**Assigned task:** Below is some data. Retype exactly the lines starting at the one with "of human stomach" and ending at the one with "(3,3'-diaminobenzidine) immunohistochemical staining".

======== Given data ========

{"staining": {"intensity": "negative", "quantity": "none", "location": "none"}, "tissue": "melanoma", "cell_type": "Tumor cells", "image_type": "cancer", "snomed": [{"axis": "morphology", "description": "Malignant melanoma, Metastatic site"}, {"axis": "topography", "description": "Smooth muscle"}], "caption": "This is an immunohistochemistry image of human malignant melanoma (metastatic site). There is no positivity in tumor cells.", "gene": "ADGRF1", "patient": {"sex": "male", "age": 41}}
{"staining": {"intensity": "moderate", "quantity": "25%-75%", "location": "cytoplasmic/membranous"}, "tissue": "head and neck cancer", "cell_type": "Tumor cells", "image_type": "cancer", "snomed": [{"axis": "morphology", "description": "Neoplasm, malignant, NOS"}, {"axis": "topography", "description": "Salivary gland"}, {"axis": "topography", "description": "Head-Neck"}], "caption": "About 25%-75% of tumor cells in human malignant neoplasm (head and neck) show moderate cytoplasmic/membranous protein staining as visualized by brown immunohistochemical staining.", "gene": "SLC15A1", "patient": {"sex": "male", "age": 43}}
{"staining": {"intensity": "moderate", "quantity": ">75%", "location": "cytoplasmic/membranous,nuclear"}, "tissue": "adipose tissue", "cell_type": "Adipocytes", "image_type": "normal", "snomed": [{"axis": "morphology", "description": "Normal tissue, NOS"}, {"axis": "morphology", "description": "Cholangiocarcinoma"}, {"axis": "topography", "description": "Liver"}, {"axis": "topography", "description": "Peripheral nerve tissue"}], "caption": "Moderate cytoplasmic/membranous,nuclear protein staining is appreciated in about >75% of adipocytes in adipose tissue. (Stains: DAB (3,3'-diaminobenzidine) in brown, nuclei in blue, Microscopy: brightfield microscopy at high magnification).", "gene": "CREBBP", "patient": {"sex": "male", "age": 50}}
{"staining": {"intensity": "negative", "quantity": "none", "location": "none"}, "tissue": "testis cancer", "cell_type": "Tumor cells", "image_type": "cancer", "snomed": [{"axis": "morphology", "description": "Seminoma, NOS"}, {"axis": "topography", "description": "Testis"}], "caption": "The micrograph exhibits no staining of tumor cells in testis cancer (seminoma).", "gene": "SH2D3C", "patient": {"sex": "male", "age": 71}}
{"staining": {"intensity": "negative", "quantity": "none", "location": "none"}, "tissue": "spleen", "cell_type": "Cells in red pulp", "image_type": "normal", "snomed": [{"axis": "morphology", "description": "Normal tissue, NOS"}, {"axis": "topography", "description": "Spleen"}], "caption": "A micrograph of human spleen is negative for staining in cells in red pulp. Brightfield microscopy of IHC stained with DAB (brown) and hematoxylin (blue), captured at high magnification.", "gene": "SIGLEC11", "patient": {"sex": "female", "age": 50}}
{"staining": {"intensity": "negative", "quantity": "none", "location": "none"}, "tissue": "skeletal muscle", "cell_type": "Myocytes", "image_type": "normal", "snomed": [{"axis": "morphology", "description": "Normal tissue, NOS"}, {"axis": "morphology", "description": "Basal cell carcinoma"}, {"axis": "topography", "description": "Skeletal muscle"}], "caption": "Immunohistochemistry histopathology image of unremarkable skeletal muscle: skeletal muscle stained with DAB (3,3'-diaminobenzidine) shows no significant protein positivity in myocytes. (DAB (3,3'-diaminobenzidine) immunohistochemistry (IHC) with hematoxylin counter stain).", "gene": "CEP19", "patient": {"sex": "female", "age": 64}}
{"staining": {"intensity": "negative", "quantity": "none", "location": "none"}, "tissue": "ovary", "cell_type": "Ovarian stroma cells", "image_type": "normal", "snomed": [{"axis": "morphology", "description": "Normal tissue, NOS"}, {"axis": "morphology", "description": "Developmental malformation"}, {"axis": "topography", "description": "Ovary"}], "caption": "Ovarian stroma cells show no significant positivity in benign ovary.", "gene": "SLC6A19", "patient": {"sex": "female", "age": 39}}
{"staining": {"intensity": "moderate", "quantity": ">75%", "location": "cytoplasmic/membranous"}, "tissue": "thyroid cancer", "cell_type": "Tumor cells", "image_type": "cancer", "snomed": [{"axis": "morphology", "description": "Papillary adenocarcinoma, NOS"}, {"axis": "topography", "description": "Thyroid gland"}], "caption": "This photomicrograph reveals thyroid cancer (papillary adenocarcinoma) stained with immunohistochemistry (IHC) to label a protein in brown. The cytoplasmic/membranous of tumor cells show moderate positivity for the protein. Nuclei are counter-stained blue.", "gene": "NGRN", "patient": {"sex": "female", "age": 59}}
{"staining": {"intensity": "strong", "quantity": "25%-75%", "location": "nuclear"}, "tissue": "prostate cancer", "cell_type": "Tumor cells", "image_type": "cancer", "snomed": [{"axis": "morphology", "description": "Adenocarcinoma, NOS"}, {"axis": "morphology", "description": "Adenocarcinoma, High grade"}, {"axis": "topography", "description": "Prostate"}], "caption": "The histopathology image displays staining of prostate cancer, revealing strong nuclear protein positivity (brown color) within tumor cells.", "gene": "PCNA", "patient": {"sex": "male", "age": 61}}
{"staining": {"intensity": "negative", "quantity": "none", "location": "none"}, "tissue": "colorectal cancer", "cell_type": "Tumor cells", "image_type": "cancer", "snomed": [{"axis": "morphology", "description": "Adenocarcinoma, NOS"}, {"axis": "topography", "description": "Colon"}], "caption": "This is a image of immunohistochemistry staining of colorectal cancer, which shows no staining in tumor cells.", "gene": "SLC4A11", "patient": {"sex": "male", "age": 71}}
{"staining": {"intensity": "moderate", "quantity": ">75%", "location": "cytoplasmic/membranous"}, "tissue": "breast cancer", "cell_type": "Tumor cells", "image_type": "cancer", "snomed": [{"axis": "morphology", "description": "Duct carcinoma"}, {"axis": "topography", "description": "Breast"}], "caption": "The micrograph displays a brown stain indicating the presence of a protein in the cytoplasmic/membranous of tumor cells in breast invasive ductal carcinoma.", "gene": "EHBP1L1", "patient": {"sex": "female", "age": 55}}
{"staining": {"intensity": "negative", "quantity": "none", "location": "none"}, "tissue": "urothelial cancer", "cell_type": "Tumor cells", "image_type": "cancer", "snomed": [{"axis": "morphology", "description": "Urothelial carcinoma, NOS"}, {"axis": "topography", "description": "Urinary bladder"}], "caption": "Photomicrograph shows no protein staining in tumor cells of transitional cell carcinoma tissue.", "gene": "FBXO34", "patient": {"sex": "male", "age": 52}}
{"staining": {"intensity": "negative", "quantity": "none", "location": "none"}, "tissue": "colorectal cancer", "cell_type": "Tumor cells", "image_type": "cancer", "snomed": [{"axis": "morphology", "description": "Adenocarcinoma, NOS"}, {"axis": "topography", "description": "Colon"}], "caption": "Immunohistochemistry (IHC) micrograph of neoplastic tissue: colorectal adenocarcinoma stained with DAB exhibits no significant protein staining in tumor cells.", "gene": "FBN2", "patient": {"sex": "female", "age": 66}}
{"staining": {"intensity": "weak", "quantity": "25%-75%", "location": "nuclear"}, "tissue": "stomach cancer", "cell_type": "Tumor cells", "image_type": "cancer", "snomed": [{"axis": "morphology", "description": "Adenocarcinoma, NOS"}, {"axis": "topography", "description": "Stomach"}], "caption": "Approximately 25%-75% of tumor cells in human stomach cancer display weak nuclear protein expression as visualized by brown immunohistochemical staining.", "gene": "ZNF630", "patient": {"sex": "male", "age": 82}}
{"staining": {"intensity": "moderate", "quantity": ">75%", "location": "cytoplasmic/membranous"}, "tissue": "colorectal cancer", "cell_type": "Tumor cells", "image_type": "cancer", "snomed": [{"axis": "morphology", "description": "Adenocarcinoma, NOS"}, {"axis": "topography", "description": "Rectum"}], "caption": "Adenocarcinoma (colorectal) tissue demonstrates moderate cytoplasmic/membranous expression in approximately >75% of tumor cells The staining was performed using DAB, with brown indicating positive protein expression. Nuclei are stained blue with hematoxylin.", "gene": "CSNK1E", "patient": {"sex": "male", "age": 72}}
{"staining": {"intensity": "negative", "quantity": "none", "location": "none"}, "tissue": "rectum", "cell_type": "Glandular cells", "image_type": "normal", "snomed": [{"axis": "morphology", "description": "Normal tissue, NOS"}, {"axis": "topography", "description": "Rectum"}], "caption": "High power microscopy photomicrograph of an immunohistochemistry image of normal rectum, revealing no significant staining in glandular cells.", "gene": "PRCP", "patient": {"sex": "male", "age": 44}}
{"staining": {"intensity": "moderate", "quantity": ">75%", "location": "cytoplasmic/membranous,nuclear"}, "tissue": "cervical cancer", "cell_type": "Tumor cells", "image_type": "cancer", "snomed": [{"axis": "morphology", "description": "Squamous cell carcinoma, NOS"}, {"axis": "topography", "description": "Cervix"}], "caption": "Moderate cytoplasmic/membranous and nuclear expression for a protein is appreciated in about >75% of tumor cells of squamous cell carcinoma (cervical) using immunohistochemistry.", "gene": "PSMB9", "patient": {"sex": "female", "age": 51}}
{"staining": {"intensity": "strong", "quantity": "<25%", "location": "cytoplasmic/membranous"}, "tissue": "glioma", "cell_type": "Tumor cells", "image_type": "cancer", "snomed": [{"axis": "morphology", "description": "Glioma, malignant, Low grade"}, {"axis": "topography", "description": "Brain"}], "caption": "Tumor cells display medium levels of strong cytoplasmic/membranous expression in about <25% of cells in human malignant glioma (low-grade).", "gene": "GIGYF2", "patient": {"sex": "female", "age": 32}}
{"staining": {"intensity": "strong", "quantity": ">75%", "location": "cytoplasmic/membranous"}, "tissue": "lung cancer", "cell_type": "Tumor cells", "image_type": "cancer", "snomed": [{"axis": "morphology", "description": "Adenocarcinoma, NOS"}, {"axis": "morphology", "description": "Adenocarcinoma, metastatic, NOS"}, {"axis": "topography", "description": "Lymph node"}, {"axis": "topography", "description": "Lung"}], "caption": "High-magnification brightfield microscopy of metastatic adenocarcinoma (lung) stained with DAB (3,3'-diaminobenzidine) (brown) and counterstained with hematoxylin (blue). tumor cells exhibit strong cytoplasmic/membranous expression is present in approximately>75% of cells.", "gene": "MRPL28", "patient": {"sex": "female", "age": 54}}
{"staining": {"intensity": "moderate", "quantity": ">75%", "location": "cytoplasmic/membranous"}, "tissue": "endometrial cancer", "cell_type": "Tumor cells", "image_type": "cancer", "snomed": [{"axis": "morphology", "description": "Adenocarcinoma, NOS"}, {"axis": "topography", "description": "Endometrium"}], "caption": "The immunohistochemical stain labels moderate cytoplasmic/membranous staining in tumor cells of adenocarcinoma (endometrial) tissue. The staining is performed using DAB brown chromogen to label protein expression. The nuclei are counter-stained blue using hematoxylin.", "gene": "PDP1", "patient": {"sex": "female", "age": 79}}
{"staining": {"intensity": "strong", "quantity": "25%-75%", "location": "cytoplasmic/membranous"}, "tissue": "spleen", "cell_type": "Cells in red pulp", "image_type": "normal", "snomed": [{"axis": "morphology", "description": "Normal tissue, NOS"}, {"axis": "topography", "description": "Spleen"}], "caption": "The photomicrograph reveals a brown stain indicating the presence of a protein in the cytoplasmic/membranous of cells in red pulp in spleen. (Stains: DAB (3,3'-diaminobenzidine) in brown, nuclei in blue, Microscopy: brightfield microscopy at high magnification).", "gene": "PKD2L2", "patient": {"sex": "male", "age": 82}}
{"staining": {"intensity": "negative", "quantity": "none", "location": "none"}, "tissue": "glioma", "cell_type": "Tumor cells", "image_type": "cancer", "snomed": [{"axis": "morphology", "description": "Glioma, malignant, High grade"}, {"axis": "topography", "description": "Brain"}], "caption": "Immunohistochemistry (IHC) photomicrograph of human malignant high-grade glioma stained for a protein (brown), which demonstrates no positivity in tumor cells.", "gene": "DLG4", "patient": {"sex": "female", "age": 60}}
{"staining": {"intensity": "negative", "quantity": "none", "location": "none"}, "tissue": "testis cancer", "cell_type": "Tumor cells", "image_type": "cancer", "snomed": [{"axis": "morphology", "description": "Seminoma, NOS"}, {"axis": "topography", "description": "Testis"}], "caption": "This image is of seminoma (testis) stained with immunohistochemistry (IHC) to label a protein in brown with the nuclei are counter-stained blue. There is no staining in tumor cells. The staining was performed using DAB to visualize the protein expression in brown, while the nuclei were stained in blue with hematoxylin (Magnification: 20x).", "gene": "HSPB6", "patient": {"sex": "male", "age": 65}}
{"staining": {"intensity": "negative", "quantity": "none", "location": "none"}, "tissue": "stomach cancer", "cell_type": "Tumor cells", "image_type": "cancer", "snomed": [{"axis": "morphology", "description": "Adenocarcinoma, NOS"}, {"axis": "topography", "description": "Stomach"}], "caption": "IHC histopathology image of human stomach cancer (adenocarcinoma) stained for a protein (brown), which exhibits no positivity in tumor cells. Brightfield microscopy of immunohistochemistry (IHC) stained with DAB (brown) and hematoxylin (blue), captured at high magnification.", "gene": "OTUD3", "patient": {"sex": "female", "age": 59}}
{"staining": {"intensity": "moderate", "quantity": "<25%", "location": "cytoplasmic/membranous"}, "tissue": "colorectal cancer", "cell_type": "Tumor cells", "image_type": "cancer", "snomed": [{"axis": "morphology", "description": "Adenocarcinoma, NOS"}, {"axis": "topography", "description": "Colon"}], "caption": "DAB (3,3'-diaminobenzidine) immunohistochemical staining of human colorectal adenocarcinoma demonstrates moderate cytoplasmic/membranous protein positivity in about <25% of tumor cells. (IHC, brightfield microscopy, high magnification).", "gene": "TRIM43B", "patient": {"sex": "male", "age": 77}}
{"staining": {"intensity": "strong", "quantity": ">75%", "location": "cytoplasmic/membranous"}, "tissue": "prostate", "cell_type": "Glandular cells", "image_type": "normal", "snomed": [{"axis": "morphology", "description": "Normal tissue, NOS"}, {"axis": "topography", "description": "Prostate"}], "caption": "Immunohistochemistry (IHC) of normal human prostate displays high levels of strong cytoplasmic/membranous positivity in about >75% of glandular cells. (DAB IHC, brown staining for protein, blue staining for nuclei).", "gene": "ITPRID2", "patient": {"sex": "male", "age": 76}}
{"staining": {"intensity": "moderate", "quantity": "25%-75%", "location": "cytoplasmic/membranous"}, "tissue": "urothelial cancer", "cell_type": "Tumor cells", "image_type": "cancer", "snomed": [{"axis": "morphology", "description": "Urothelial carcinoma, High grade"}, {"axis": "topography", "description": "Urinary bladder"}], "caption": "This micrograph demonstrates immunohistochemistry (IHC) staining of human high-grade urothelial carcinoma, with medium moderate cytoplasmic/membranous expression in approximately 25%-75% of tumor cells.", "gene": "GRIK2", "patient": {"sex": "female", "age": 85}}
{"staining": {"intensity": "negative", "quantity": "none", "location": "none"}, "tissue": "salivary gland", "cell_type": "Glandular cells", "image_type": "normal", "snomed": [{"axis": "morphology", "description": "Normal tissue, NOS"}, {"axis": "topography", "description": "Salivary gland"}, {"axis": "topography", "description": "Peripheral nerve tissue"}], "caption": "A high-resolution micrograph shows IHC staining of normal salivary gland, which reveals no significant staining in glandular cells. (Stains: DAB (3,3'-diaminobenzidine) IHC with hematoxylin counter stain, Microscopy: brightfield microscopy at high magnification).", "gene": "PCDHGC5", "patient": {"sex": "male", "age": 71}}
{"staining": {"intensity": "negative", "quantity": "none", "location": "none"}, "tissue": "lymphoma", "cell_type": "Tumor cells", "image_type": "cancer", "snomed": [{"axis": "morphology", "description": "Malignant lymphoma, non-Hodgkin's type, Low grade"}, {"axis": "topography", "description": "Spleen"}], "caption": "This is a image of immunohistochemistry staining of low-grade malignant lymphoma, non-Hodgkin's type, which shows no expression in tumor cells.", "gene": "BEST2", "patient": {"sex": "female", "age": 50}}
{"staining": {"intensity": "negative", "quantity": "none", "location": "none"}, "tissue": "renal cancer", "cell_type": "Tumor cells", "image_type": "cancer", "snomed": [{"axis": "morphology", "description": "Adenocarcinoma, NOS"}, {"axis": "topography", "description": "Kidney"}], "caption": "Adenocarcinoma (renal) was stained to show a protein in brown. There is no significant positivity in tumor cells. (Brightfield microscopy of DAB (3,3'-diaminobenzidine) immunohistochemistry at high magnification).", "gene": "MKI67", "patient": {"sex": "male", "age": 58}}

========

**Expected answer:**
{"staining": {"intensity": "negative", "quantity": "none", "location": "none"}, "tissue": "stomach cancer", "cell_type": "Tumor cells", "image_type": "cancer", "snomed": [{"axis": "morphology", "description": "Adenocarcinoma, NOS"}, {"axis": "topography", "description": "Stomach"}], "caption": "IHC histopathology image of human stomach cancer (adenocarcinoma) stained for a protein (brown), which exhibits no positivity in tumor cells. Brightfield microscopy of immunohistochemistry (IHC) stained with DAB (brown) and hematoxylin (blue), captured at high magnification.", "gene": "OTUD3", "patient": {"sex": "female", "age": 59}}
{"staining": {"intensity": "moderate", "quantity": "<25%", "location": "cytoplasmic/membranous"}, "tissue": "colorectal cancer", "cell_type": "Tumor cells", "image_type": "cancer", "snomed": [{"axis": "morphology", "description": "Adenocarcinoma, NOS"}, {"axis": "topography", "description": "Colon"}], "caption": "DAB (3,3'-diaminobenzidine) immunohistochemical staining of human colorectal adenocarcinoma demonstrates moderate cytoplasmic/membranous protein positivity in about <25% of tumor cells. (IHC, brightfield microscopy, high magnification).", "gene": "TRIM43B", "patient": {"sex": "male", "age": 77}}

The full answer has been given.